Work to be completed:
Rewrite the listing below with "common name" swapped for "vernacular name" and everything else unchanged. Omit the pictures from your answer.

Items listed in a dataset:
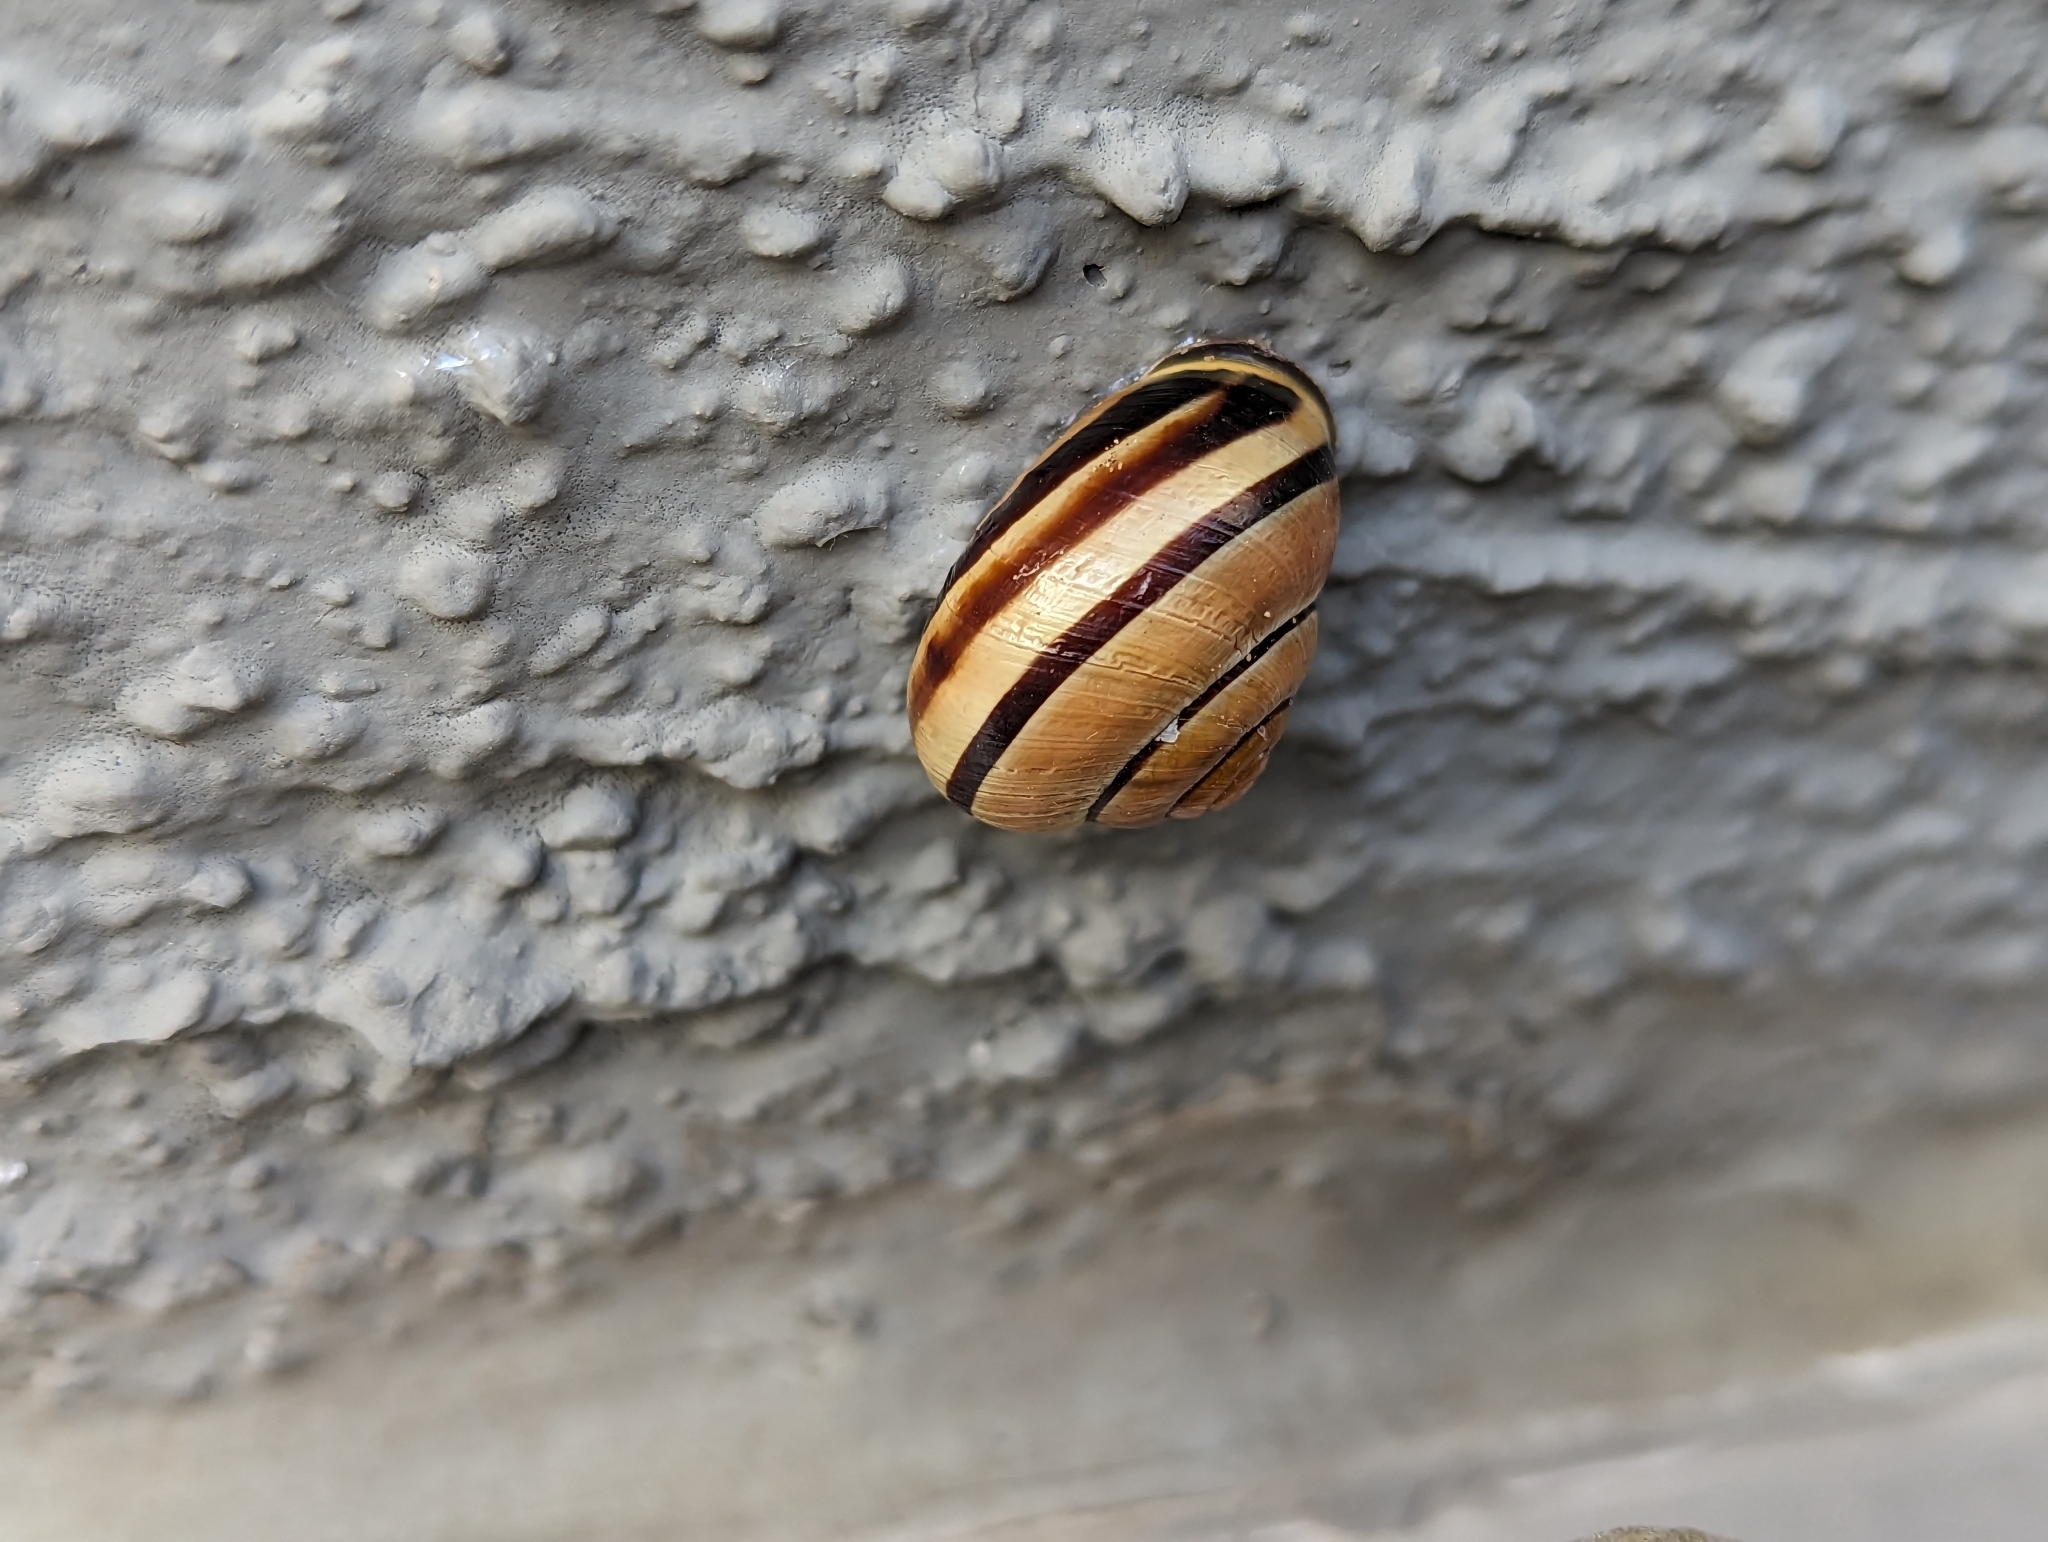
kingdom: Animalia
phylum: Mollusca
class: Gastropoda
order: Stylommatophora
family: Helicidae
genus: Cepaea
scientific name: Cepaea nemoralis
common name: Grovesnail
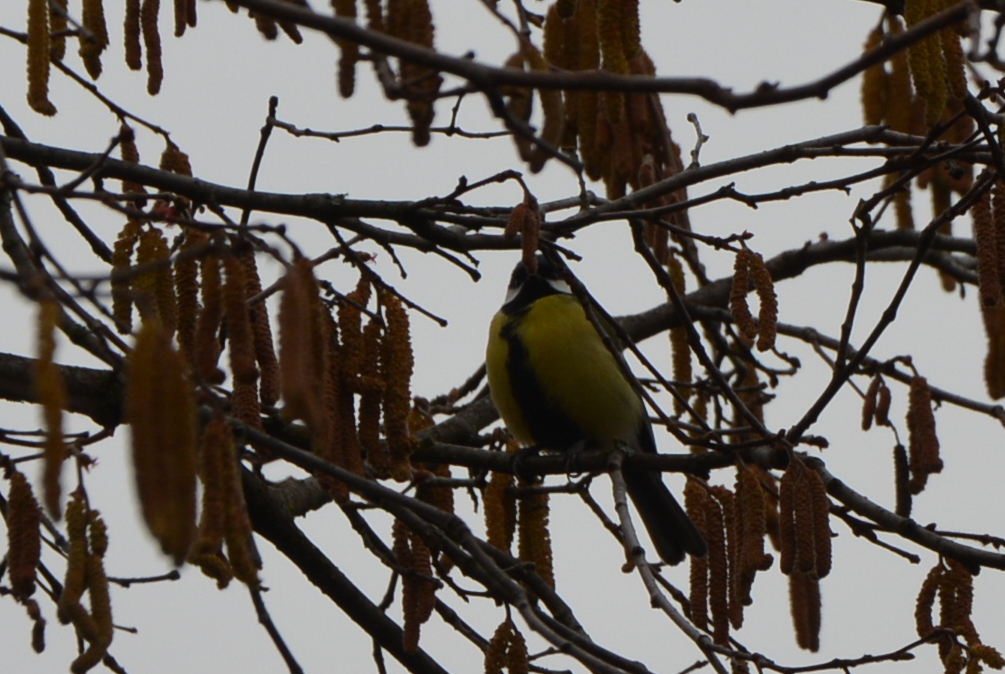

Correct result:
kingdom: Animalia
phylum: Mollusca
class: Gastropoda
order: Stylommatophora
family: Helicidae
genus: Cepaea
scientific name: Cepaea nemoralis
vernacular name: Grovesnail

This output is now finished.